Higher the income, bigger the reduction, the budget expert told a Senate panel.

TRENTON - Democrats in the New Jersey Senate took their first look at Gov. Christie's plan to cut income taxes 10 percent, and the details they got from the Legislature's budget expert confirmed their suspicions: The higher a resident's income, the bigger their tax reduction would be.

The biggest winners, if Christie's proposal is enacted, would be the top 1.6 percent of taxpayers, who earn $500,000 or more, David Rosen, the Legislature's chief budget officer, told the Senate Budget Committee.

Treasurer Andrew Eristoff declined to testify at Monday's hearing.

"At a time when we should be doing anything and everything to spur the economy and to create jobs, a tax cut that disproportionately favors the wealthy appears to be the wrong thing to do," Sen. Paul Sarlo, a Bergen County Democrat, said at the start of the hearing.

Sarlo is chairman of the committee holding the hearing, leading Republicans on the panel to comment sarcastically about his open-mindedness on the issue.

Christie proposed a 10 percent across-the-board tax cut phased in over three years.
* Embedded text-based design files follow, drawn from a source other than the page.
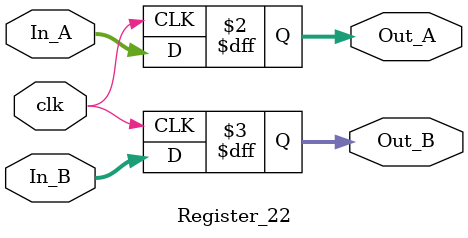
<source format=sv>
`timescale 1ns / 1ps
module Register_22(In_A, In_B,clk,Out_A,Out_B);
  input[31:0] In_A, In_B; //  input A B
	input clk; // clock input 
    output reg [31:0] Out_A,Out_B ; // output A B

  	always @(posedge clk) 
		begin
 			Out_A <= In_A;
          	Out_B <= In_B; 
		end 
endmodule
</source>
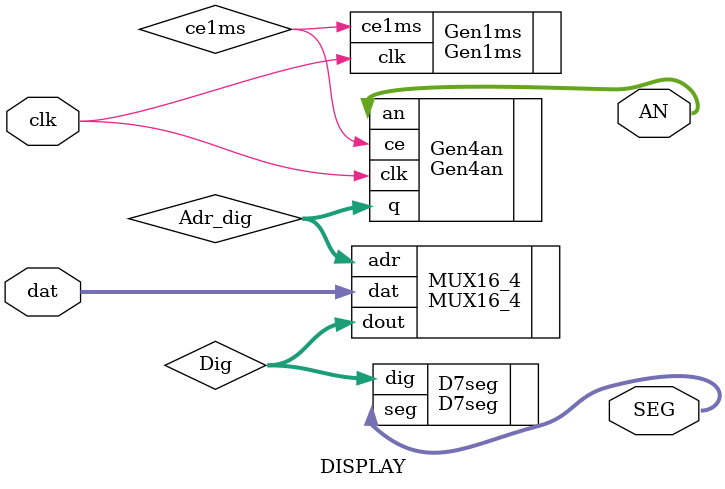
<source format=v>
module DISPLAY(
	input clk,
	output wire [3:0]AN,
	input [15:0]dat,
	output wire [6:0]SEG
);

wire [3:0]Dig;
wire [1:0]Adr_dig;

Gen4an Gen4an (
	.clk(clk),
	.q(Adr_dig),
	.ce(ce1ms),
	.an(AN)
);

MUX16_4 MUX16_4 (
	.dat(dat),
	.dout(Dig),
	.adr(Adr_dig)
);

D7seg D7seg (
	.dig(Dig),
	.seg(SEG)
);

Gen1ms Gen1ms (
	.clk(clk),
	.ce1ms(ce1ms)
);

endmodule

</source>
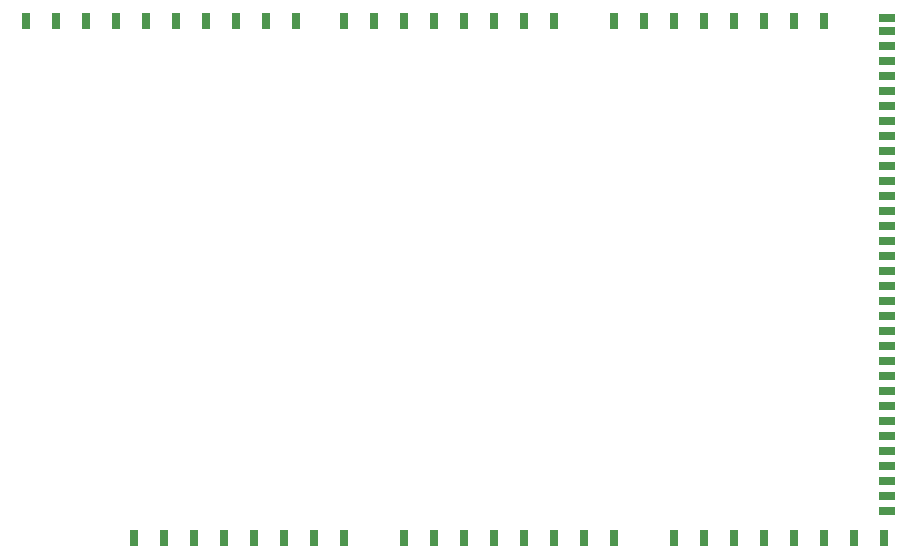
<source format=gbl>
G75*
%MOIN*%
%OFA0B0*%
%FSLAX25Y25*%
%IPPOS*%
%LPD*%
%AMOC8*
5,1,8,0,0,1.08239X$1,22.5*
%
%ADD10R,0.02800X0.05600*%
%ADD11R,0.05600X0.02800*%
D10*
X0115000Y0023555D03*
X0125000Y0023555D03*
X0135000Y0023555D03*
X0145000Y0023555D03*
X0155000Y0023555D03*
X0165000Y0023555D03*
X0175000Y0023555D03*
X0185000Y0023555D03*
X0205000Y0023555D03*
X0215000Y0023555D03*
X0225000Y0023555D03*
X0235000Y0023555D03*
X0245000Y0023555D03*
X0255000Y0023555D03*
X0265000Y0023555D03*
X0275000Y0023555D03*
X0295000Y0023555D03*
X0305000Y0023555D03*
X0315000Y0023555D03*
X0325000Y0023555D03*
X0335000Y0023555D03*
X0345000Y0023555D03*
X0355000Y0023555D03*
X0365000Y0023555D03*
X0345000Y0195945D03*
X0335000Y0195945D03*
X0325000Y0195945D03*
X0315000Y0195945D03*
X0305000Y0195945D03*
X0295000Y0195945D03*
X0285000Y0195945D03*
X0275000Y0195945D03*
X0255000Y0195945D03*
X0245000Y0195945D03*
X0235000Y0195945D03*
X0225000Y0195945D03*
X0215000Y0195945D03*
X0205000Y0195945D03*
X0195000Y0195945D03*
X0185000Y0195945D03*
X0169000Y0195945D03*
X0159000Y0195945D03*
X0149000Y0195945D03*
X0139000Y0195945D03*
X0129000Y0195945D03*
X0119000Y0195945D03*
X0109000Y0195945D03*
X0099000Y0195945D03*
X0089000Y0195945D03*
X0079000Y0195945D03*
D11*
X0365900Y0197000D03*
X0365900Y0192500D03*
X0365900Y0187500D03*
X0365900Y0182500D03*
X0365900Y0177500D03*
X0365900Y0172500D03*
X0365900Y0167500D03*
X0365900Y0162500D03*
X0365900Y0157500D03*
X0365900Y0152500D03*
X0365900Y0147500D03*
X0365900Y0142500D03*
X0365900Y0137500D03*
X0365900Y0132500D03*
X0365900Y0127500D03*
X0365900Y0122500D03*
X0365900Y0117500D03*
X0365900Y0112500D03*
X0365900Y0107500D03*
X0365900Y0102500D03*
X0365900Y0097500D03*
X0365900Y0092500D03*
X0365900Y0087500D03*
X0365900Y0082500D03*
X0365900Y0077500D03*
X0365900Y0072500D03*
X0365900Y0067500D03*
X0365900Y0062500D03*
X0365900Y0057500D03*
X0365900Y0052500D03*
X0365900Y0047500D03*
X0365900Y0042500D03*
X0365900Y0037500D03*
X0365900Y0032500D03*
M02*

</source>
The Republican governor is expected to announce details of the plan - including how to pay for it - in his budget address Feb. 21.
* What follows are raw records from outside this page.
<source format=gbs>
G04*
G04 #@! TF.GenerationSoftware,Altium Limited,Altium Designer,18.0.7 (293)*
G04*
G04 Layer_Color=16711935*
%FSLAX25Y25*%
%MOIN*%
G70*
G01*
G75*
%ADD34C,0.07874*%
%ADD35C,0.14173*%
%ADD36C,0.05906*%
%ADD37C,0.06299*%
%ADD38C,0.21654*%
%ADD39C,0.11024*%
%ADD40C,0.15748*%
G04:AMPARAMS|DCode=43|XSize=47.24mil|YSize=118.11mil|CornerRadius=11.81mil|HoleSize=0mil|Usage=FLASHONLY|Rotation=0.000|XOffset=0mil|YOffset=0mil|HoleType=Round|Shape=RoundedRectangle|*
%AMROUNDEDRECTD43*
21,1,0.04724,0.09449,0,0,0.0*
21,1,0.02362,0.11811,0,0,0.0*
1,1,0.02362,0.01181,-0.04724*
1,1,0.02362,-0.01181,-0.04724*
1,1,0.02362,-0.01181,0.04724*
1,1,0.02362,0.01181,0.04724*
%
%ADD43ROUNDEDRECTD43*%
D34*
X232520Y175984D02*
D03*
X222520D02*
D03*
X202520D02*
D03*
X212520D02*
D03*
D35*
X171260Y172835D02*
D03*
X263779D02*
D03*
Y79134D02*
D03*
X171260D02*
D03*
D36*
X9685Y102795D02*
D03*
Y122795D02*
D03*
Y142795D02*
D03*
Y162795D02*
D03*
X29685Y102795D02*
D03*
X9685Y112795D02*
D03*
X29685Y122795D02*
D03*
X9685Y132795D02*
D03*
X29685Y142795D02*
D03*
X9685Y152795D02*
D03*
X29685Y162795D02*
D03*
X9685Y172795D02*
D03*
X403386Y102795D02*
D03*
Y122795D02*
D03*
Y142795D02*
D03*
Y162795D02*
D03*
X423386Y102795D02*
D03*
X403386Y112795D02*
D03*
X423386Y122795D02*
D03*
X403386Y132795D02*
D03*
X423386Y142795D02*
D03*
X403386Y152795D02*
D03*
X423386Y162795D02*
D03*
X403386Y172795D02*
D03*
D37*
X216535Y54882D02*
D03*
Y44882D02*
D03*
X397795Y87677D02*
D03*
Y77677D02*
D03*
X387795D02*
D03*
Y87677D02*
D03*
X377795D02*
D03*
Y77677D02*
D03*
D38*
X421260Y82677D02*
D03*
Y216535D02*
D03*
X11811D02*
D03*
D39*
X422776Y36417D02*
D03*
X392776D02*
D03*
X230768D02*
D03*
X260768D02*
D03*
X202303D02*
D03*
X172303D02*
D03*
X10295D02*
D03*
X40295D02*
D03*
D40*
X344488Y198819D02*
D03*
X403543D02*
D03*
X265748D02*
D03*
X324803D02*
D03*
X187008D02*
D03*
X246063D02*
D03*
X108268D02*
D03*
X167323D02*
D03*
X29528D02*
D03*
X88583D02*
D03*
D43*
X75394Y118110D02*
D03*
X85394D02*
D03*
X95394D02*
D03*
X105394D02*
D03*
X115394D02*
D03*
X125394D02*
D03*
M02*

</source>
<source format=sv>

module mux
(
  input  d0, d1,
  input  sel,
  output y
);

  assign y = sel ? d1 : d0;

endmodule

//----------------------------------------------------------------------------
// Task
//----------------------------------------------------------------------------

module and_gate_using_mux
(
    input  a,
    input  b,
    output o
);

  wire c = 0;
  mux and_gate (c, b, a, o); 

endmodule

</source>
Democrats have reacted with skepticism, calling the proposal a giveaway to the wealthy at the expense of the middle class, and wondering aloud how the governor intends to make up for more than $1 billion in lost revenue. They have suggested cutting property taxes instead, which are the highest in the country, averaging $7,576 per household in 2010.

For the state's wealthiest residents, a 10 percent income-tax reduction could amount to thousands of dollars saved. A similar cut for low-income wage earners would not equal enough for a week's worth of groceries, Sarlo said.
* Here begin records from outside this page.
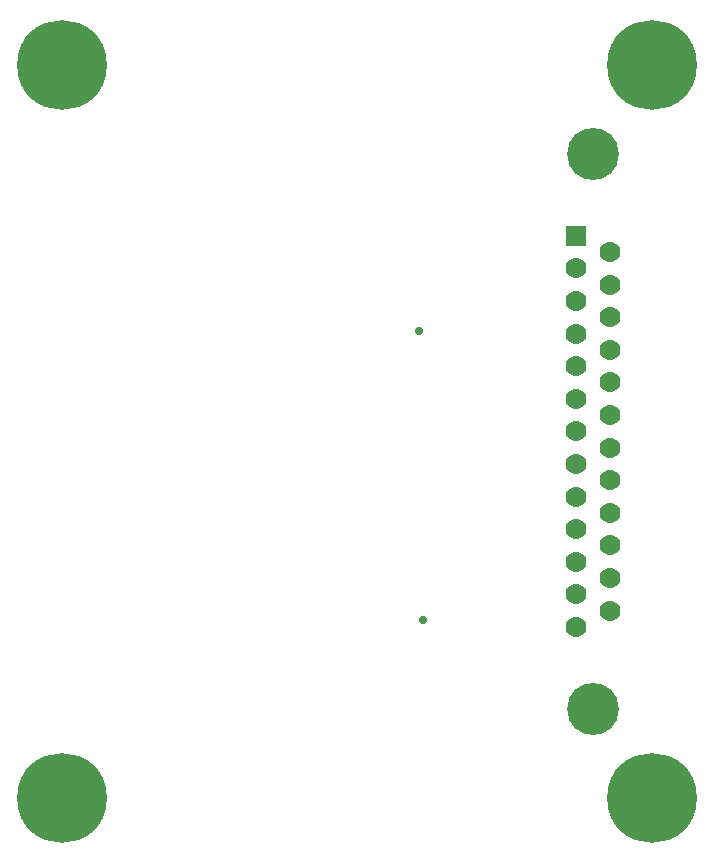
<source format=gbs>
G04*
G04 #@! TF.GenerationSoftware,Altium Limited,Altium Designer,20.0.11 (256)*
G04*
G04 Layer_Color=16711935*
%FSLAX25Y25*%
%MOIN*%
G70*
G01*
G75*
%ADD28R,0.06950X0.06950*%
%ADD29C,0.06950*%
%ADD30C,0.17300*%
%ADD31C,0.29934*%
%ADD32C,0.02787*%
D28*
X171376Y187244D02*
D03*
D29*
Y176378D02*
D03*
Y165512D02*
D03*
Y154646D02*
D03*
Y143780D02*
D03*
Y132913D02*
D03*
Y122047D02*
D03*
Y111181D02*
D03*
Y100315D02*
D03*
Y89449D02*
D03*
Y78583D02*
D03*
Y67716D02*
D03*
Y56850D02*
D03*
X182576Y181811D02*
D03*
Y170945D02*
D03*
Y160079D02*
D03*
Y149213D02*
D03*
Y138347D02*
D03*
Y127480D02*
D03*
Y116614D02*
D03*
Y105748D02*
D03*
Y94882D02*
D03*
Y84016D02*
D03*
Y73150D02*
D03*
Y62283D02*
D03*
D30*
X176976Y29447D02*
D03*
Y214647D02*
D03*
D31*
X0Y244094D02*
D03*
X196850D02*
D03*
Y0D02*
D03*
X0D02*
D03*
D32*
X120283Y59169D02*
D03*
X119189Y155638D02*
D03*
M02*

</source>
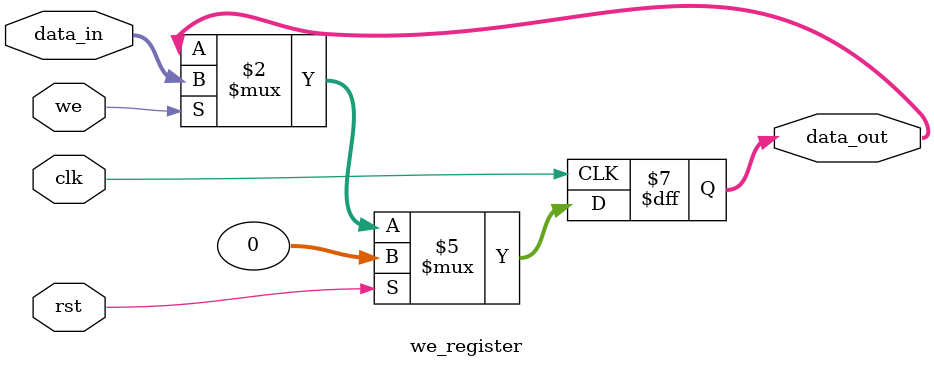
<source format=sv>
module we_register #(
    parameter SIZE = 32
)(
    input  logic             clk,
    input  logic             rst,           // reset activo alto, síncrono
    input  logic [SIZE-1:0]  data_in,
    input  logic             we,
    output logic [SIZE-1:0]  data_out
);
    always_ff @(posedge clk) begin
        if (rst)       data_out <= '0;
        else if (we)   data_out <= data_in;
    end
endmodule
</source>
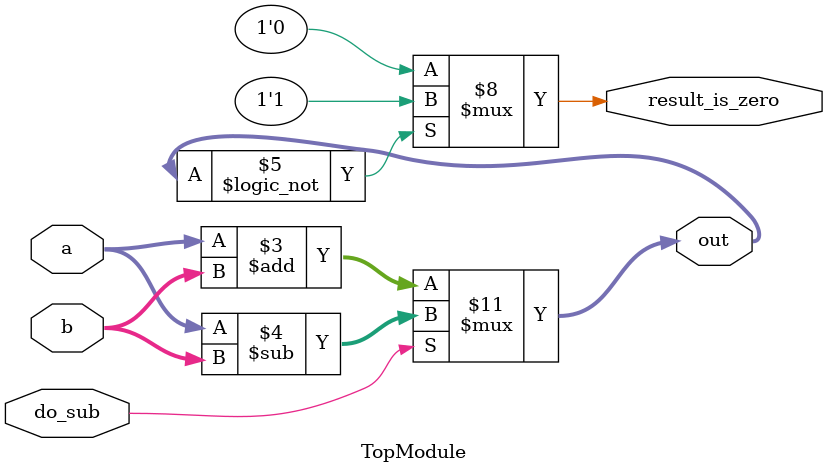
<source format=sv>
module TopModule (
    input logic do_sub,                  // 1-bit control signal for addition/subtraction
    input logic [7:0] a,                 // 8-bit input operand 'a'
    input logic [7:0] b,                 // 8-bit input operand 'b'
    output logic [7:0] out,               // 8-bit result of the operation
    output logic result_is_zero           // 1-bit flag indicating if result is zero
);

    // Define behavior for combinational logic
    always @(*) begin
        // Perform operation based on do_sub control signal
        if (do_sub == 1'b0) begin
            out = a + b;               // Perform addition
        end else begin
            out = a - b;               // Perform subtraction
        end

        // Set result_is_zero flag based on the result
        if (out == 8'b0) begin
            result_is_zero = 1'b1;     // Set flag if result is zero
        end else begin
            result_is_zero = 1'b0;     // Reset flag otherwise
        end
    end

    // Define initial states for simulation purposes
    initial begin
        out = 8'b0;                    // Initialize output to zero
        result_is_zero = 1'b0;         // Initialize zero flag to low
    end

endmodule
</source>
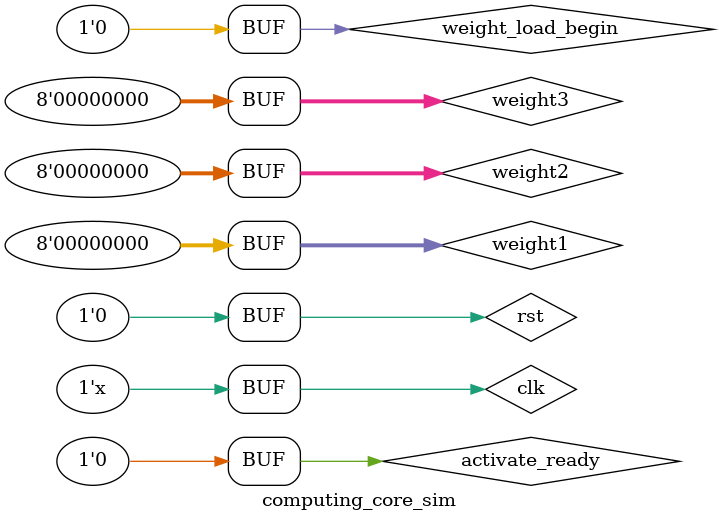
<source format=v>
`timescale 1ns / 1ps


module computing_core_sim(

    );
    parameter WIDTH = 8;
    
    reg                 clk,rst,weight_load, activate_ready;
    
    reg [WIDTH-1:0]     weight0,weight1,weight2,weight3;
    
    reg [3*WIDTH-1:0]   activate0;
    reg [3*WIDTH-1:0]   activate1;
    reg [3*WIDTH-1:0]   activate2;
    
    reg                 weight_load_begin;

    wire [WIDTH-1:0]     out_psum0;
    wire [WIDTH-1:0]     out_psum1;
    wire [WIDTH-1:0]     out_psum2;
    wire [WIDTH-1:0]     out_psum3;
    wire                 weight_load_done;
    wire                 out_psum_vld;
    
    reg [WIDTH-1:0] wi,ai;
    
    computing_core #(.WIDTH(WIDTH))uut(clk,rst,
                    activate_ready, weight_load,
                    activate0,activate1,activate2,
                    weight0,weight1,weight2,weight3,
                    weight_load_done,
                    out_psum0,out_psum1,out_psum2,out_psum3,
                    out_psum_vld);
                    
    always #10 clk=~clk;
    
    always@(posedge clk) begin
        if(activate_ready) begin
            ai <= ai+1;
            activate0 <= {ai+8'd0, ai+8'd1, ai+8'd2};
            activate1 <= {ai+8'd8, ai+8'd9, ai+8'd10};
            activate2 <= {ai+8'd16, ai+8'd17, ai+8'd18};
        end
        else begin
            ai <= 0;
        end
    end
    
    always@(posedge clk) begin
        if(rst) begin
            weight_load <= 0;
        end
        else begin
            if(weight_load_begin) begin
                weight_load <= 1;
            end
            else if(weight_load_done)begin
                weight_load <= 0;
            end
        end
    end
    
    always@(posedge clk) begin
        if(rst) begin
            weight0 <= 0;
        end
        else begin
            if(weight_load) begin
                weight0 <= weight0+1;
            end
            else begin
                weight0 <= 0;
            end
        end
    end
    
    
    initial begin
        clk <= 0;
        rst <= 1;
        weight_load_begin<=0;
        activate_ready <= 0;
        activate0 <=0;
        activate1 <=0;
        activate2 <= 0;
        weight0 <= 0;
        weight1 <= 0;
        weight2 <= 0;
        weight3 <= 0;
        #90;
        rst <= 0;
    end
    
    initial begin
        #90;
        weight_load_begin <= 1;
        #20;
        weight_load_begin <= 0;
    end
    
    initial begin
        #290;
        activate_ready <= 1;
        #200;
        activate_ready <= 0;
    end
endmodule

</source>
In the first year of the plan, taxpayers with $50,000 in taxable income could expect to save about $27, while those with taxable incomes of $150,000 would save $184, and those with taxable incomes of $1 million would save $2,422, according to Rosen's figures. Those same taxpayers would save $81, $551, and $7,266 in the third year, respectively.

Questions also arose about how the governor planned to pay for the tax cut, which would cost $1.4 billion when the plan was fully phased in after three years.

Sarlo said lawmakers should be wary of digging the state too big a financial hole, saying that its obligation to the pension fund would top $2 billion a year by 2016 and that $1 billion or so would be needed to finance transportation projects through the Transportation Trust Fund.

New Jersey is already among the most indebted states.